If the sink won’t drain unless the garbage disposal is on after you have followed the troubleshooting steps, you may need to call a plumber.
Do’s and Don’ts
Garbage disposals can be a mystery. I remember how much I loved to watch food disappear down the drain when I was a kid. I was also terrified of the thing after I dropped a fork down the sink drain. If you have young ones in the house, make sure they don’t take the term “garbage disposal” literally. Or else you may be calling a plumber more often than you want.
The most common causes of drainage issues are usually due to user error. To keep the appliance running smoothly and safely, be sure to follow these Do’s and Don’ts.
- Only use cold water when you run the disposal. Let the water continue to run for 15 seconds after it grinds.
- Slowly feed items down the kitchen sink drain.

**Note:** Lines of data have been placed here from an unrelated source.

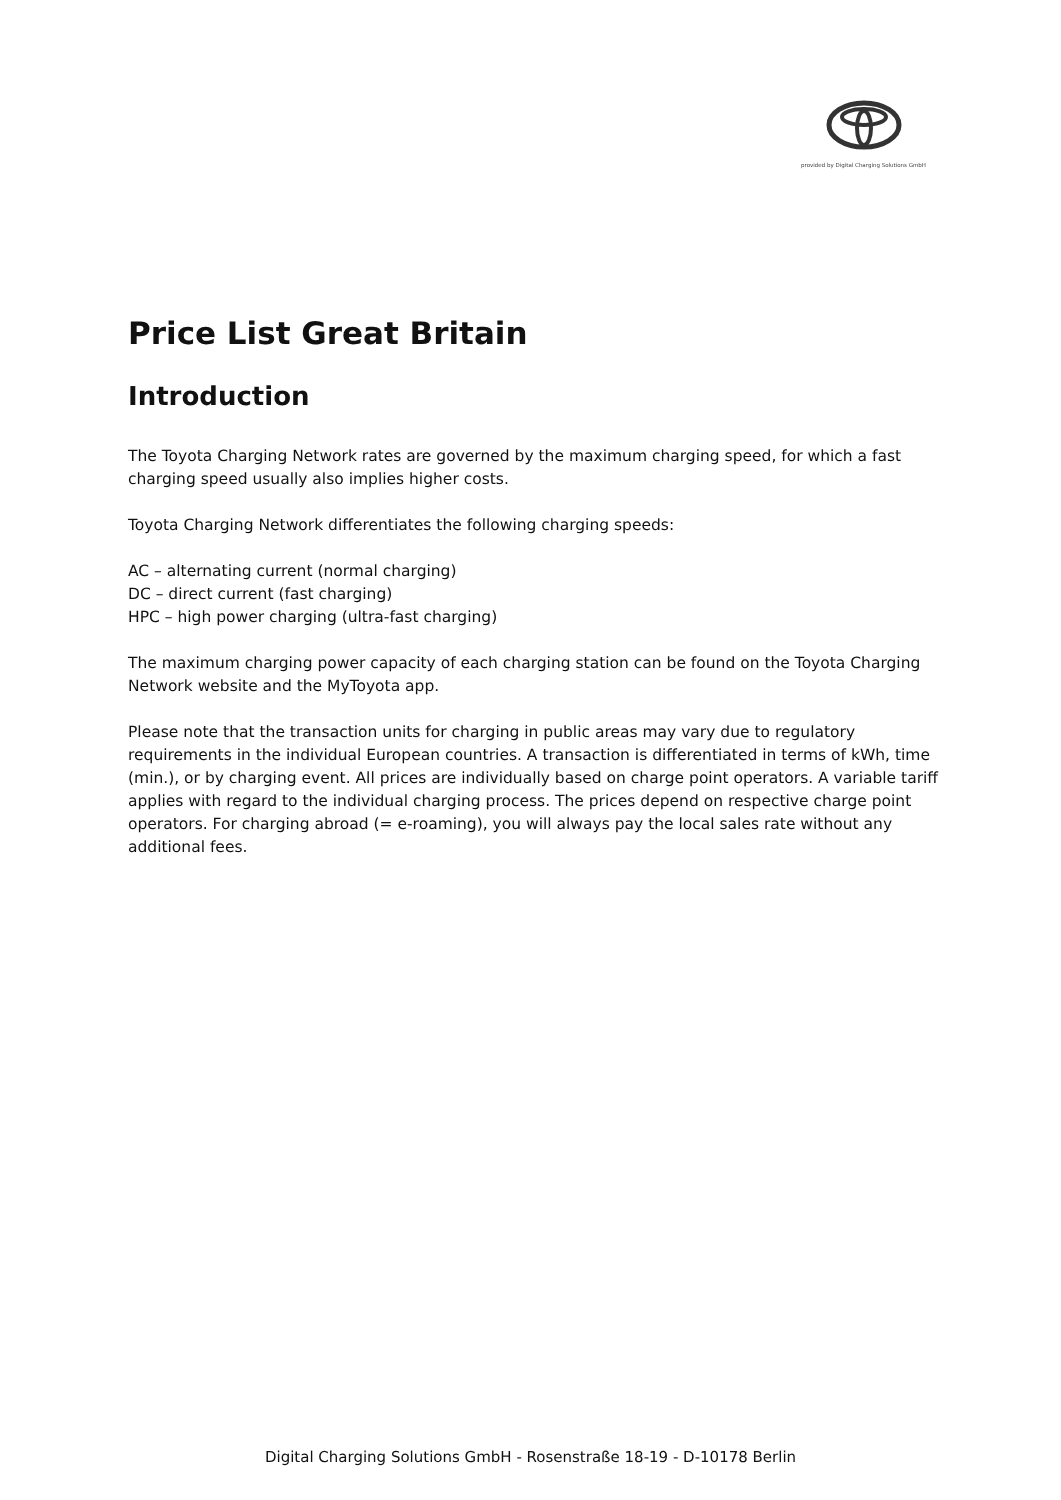provided by Digital Charging Solutions GmbH
Price List Great Britain
Introduction
The Toyota Charging Network rates are governed by the maximum charging speed, for which a fast charging speed usually also implies higher costs.
Toyota Charging Network differentiates the following charging speeds:
AC – alternating current (normal charging)
DC – direct current (fast charging)
HPC – high power charging (ultra-fast charging)
The maximum charging power capacity of each charging station can be found on the Toyota Charging Network website and the MyToyota app.
Please note that the transaction units for charging in public areas may vary due to regulatory requirements in the individual European countries. A transaction is differentiated in terms of kWh, time (min.), or by charging event. All prices are individually based on charge point operators. A variable tariff applies with regard to the individual charging process. The prices depend on respective charge point operators. For charging abroad (= e-roaming), you will always pay the local sales rate without any additional fees.
Digital Charging Solutions GmbH - Rosenstraße 18-19 - D-10178 Berlin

- To prevent buildup, run the disposal regularly to remove any scraps of food that may be sitting in the chamber.
- Grind ice in the disposal to clean the inside.
- When not in use, cover the drain with a lid to prevent items from falling into the disposal.
- Use citrus rinds to freshen the disposal. Baking soda also works well for removing odors.
- If it jams, immediately shut it off to avoid blowing the motor.
- Run the disposal without water.
- Let waste sit inside of the disposal.
- Pour grease down the drain.
- Grind fibrous materials from foods like asparagus, carrots, or artichokes.
- Put pasta, rice, potatoes or other starchy foods down the drain.
- Grind anything sharp or hard like large bones, seeds, or coffee grounds.
- Reach in with your hands to remove a jam.
- Pour heavy drain cleaners or chemicals into the disposal.